The documents disclosed that authorities searched Ivins' home on Nov. 2, 2007, taking 22 swabs of vacuum filters and radiators and seizing dozens of items. Among them were video cassettes, family photos, information about guns and a copy of The Plague by Albert Camus. -- AP, 06/08/08

It's a shitty world full of jerks -- just ask Albert Camus -- and alleged anthrax killers like Bruce Ivins make it even more miserable. (Yes, I'll come right out and say it: I'm against alleged anthrax killers.) You've got to take joy wherever you can find it. Like an FBI agent, discovering that a suspect owns a book called The Plague.

"Schiff! Martin! Get these radiator swabs to CBSU! Warrenberg, I want a cryptanalysis report on these videocassettes and family photos and I want it yesterday! Wait, what the hell is this...? Boyle, what have you got on Albert Camus?"

"I'm pulling it up now... French anarcho-syndicalist... atheist... born Algeria..."

"Algeria!? Boyle, you may have just cracked this whole thing wide open!"

I remember thinking it was kind of "bad" that the Patriot Act gave the government unlimited access to Americans' library records, but not their gun permits, but now I understand. It's about prevention. If only we had known Bruce Ivins was reading existentialism before he struck.

He was obviously planning something pretty bad. Why else would a vaccinologist own a book that was superficially about disease?

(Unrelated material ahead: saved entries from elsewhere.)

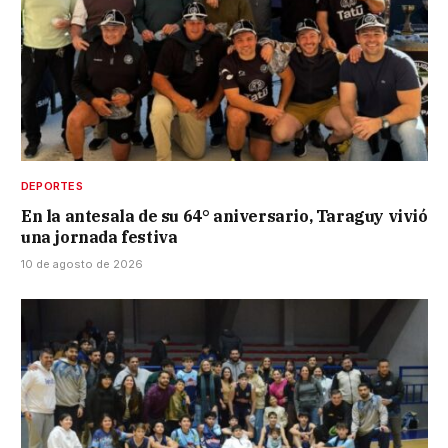
DEPORTES
En la antesala de su 64° aniversario, Taraguy vivió
una jornada festiva
10 de agosto de 2026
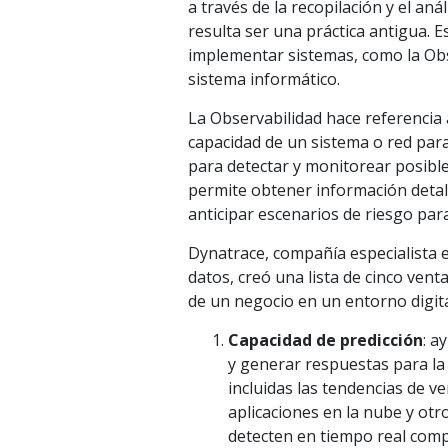
a través de la recopilación y el aná
resulta ser una práctica antigua. E
implementar sistemas, como la Obs
sistema informático.
La Observabilidad hace referencia 
capacidad de un sistema o red par
para detectar y monitorear posibl
permite obtener información detal
anticipar escenarios de riesgo para
Dynatrace, compañía especialista e
datos, creó una lista de cinco ven
de un negocio en un entorno digita
Capacidad de predicción
: a
y generar respuestas para la 
incluidas las tendencias de ven
aplicaciones en la nube y ot
detecten en tiempo real comp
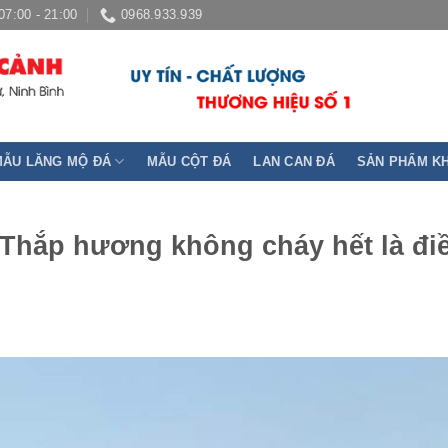
07:00 - 21:00
0968.933.939
MẪU LĂNG MỘ ĐÁ
MẪU CỘT ĐÁ
LAN CAN ĐÁ
SẢN PHẨM K
 Thắp hương không cháy hết là đi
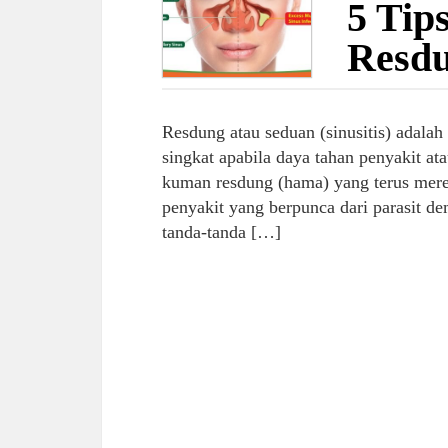
5 Tip
Resd
Resdung atau seduan (sinusitis) adala
singkat apabila daya tahan penyakit at
kuman resdung (hama) yang terus mere
penyakit yang berpunca dari parasit de
tanda-tanda […]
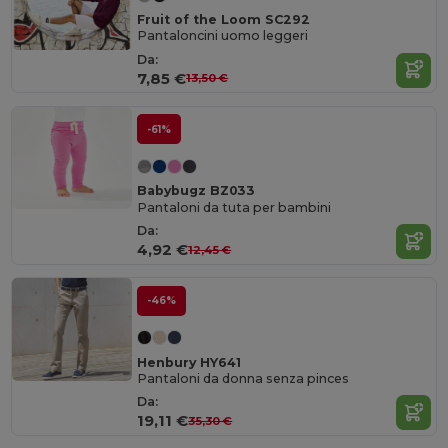
Fruit of the Loom SC292
Pantaloncini uomo leggeri
Da:
7,85 €
13,50 €
-61%
Babybugz BZ033
Pantaloni da tuta per bambini
Da:
4,92 €
12,45 €
-46%
Henbury HY641
Pantaloni da donna senza pinces
Da:
19,11 €
35,30 €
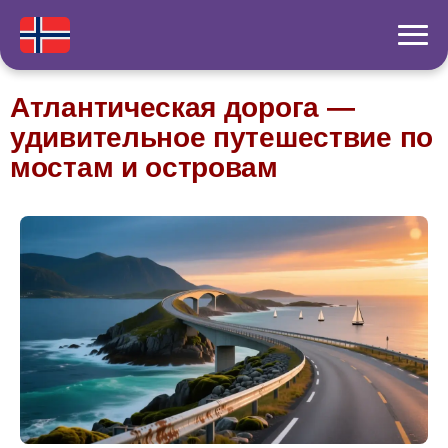
Атлантическая дорога —
удивительное путешествие по
мостам и островам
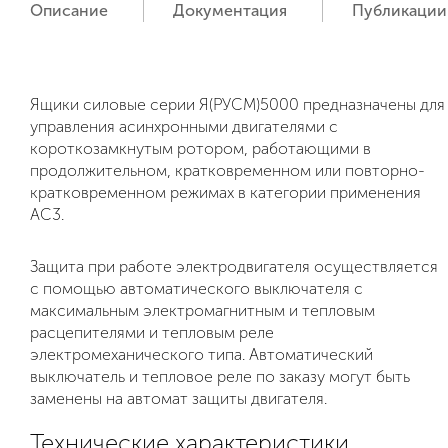
Описание
Документация
Публикации
Ящики силовые серии Я(РУСМ)5000 предназначены для
управления асинхронными двигателями с
короткозамкнутым ротором, работающими в
продолжительном, кратковременном или повторно-
кратковременном режимах в категории применения
АС3.
Защита при работе электродвигателя осуществляется
с помощью автоматического выключателя с
максимальным электромагнитным и тепловым
расцепителями и тепловым реле
электромеханического типа. Автоматический
выключатель и тепловое реле по заказу могут быть
заменены на автомат защиты двигателя.
Технические характеристики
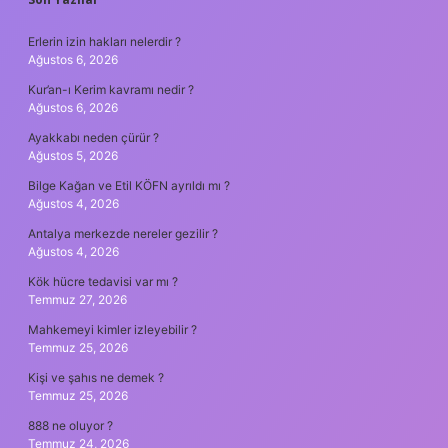
SIDEBAR
Erlerin izin hakları nelerdir ?
Ağustos 6, 2026
Kur’an-ı Kerim kavramı nedir ?
Ağustos 6, 2026
Ayakkabı neden çürür ?
Ağustos 5, 2026
Bilge Kağan ve Etil KÖFN ayrıldı mı ?
Ağustos 4, 2026
Antalya merkezde nereler gezilir ?
Ağustos 4, 2026
Kök hücre tedavisi var mı ?
Temmuz 27, 2026
Mahkemeyi kimler izleyebilir ?
Temmuz 25, 2026
Kişi ve şahıs ne demek ?
Temmuz 25, 2026
888 ne oluyor ?
Temmuz 24, 2026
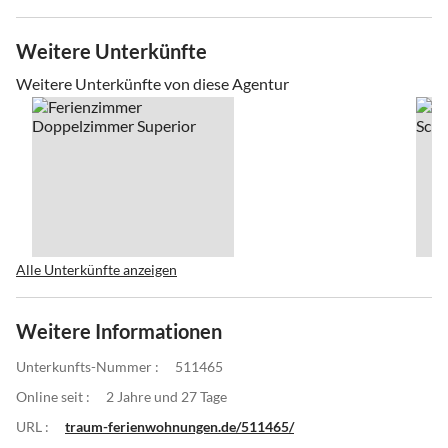
Weitere Unterkünfte
Weitere Unterkünfte von diese Agentur
Alle Unterkünfte anzeigen
Weitere Informationen
Unterkunfts-Nummer :
511465
Online seit :
2 Jahre und 27 Tage
URL :
traum-ferienwohnungen.de/511465/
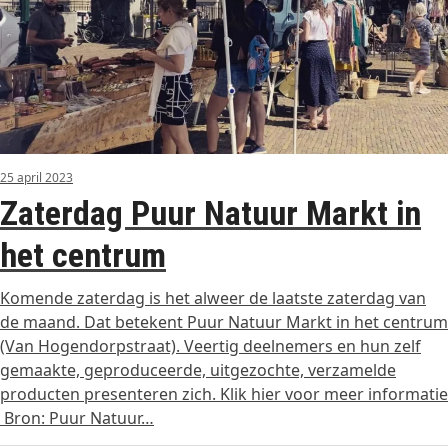
25 april 2023
Zaterdag Puur Natuur Markt in
het centrum
Komende zaterdag is het alweer de laatste zaterdag van
de maand. Dat betekent Puur Natuur Markt in het centrum
(Van Hogendorpstraat). Veertig deelnemers en hun zelf
gemaakte, geproduceerde, uitgezochte, verzamelde
producten presenteren zich. Klik hier voor meer informatie
Bron: Puur Natuur…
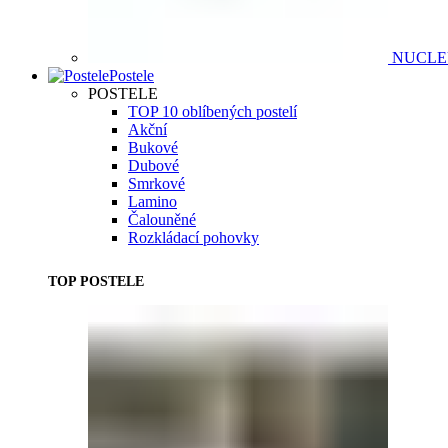
NUCL
Postele
POSTELE
TOP 10 oblíbených postelí
Akční
Bukové
Dubové
Smrkové
Lamino
Čalouněné
Rozkládací pohovky
TOP POSTELE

Of course, The Plague is about a plague like The Magic Mountain is about a magical mountain. (Wait, what is The Magic Mountain about?) The plague in The Plague is what you might call "a symbol," which makes imagining some FBI agent writing a report on it so exciting.

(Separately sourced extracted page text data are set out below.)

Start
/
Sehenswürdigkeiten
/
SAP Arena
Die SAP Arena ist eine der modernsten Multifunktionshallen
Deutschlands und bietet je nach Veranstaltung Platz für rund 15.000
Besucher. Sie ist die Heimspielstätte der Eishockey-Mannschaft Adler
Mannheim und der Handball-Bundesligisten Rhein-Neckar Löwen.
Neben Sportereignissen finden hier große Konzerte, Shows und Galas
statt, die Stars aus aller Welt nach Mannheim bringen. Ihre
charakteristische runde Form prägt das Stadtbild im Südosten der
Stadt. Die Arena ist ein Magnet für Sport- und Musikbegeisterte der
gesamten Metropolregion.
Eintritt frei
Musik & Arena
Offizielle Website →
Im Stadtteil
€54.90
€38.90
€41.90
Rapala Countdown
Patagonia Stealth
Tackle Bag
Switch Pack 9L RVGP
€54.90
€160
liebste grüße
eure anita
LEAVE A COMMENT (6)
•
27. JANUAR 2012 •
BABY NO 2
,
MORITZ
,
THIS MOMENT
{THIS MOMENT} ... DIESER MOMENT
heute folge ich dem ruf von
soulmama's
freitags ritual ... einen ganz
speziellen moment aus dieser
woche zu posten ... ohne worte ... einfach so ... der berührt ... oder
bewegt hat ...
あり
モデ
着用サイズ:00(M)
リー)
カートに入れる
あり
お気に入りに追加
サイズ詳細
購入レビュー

"His bedroom, meals in a cheap restaurant, some rather mysterious coming and goings - these were the sum of Cottard's days..."

Request s. warrants all cheap restaurants in vicin Ivins home/US Army Medical Research Institute... sgst interview waitstaff re: comings/goings...

"What's more, the plague suits me quite well and I see no reason why I should bother about trying to stop it."

Possible $ motive? Chk bnk recrds.

"I can see," Tarrou said, "that you're not going to join our effort."

Twiddling his hat uneasily, Cottard gazed at Tarros with shifty eyes."I hope you won't bear me a grudge.""Certainly not. But" - Tarrou smiled - "do try at least not to propagate the microbe deliberately."

PRPGATE MICRB DELIBERATE!!!

SMKIG GUN!

WLL HOLD UP N CRT???

I also wonder what Bruce Ivins thought of The Plague. If he figured out that the plague was just life. (Spoiler Alert: The plague is just life.) I wonder if that made him mad. He seems like a guy with a temper. I wonder what he expected it to be about?

And that's the truly surreal thing about Bruce Ivins and the FBI and their book club: Not only is the FBI misreading Bruce Ivins misreading The Plague, but there's a character in The Plague who's misreading The Trial.

He thinks it's a murder mystery.

"I've been reading a detective story. It's about a poor devil who's arrested one fine morning, all of a sudden. People had been taking an interest in him and he knew nothing about it. They were talking about him in offices, entering his name on card indexes. Now do you think that's fair? Do you think people have a right to treat a man like that?"

Your FBI collected, as evidence, a book in which a character is reading a book in which a character is on trial, but it's not clear why.

Wait. Unless that's not what The Trial is about at all.

--

Good thing Ivins didn't have The Stranger. They would have charged him with shooting an Arab.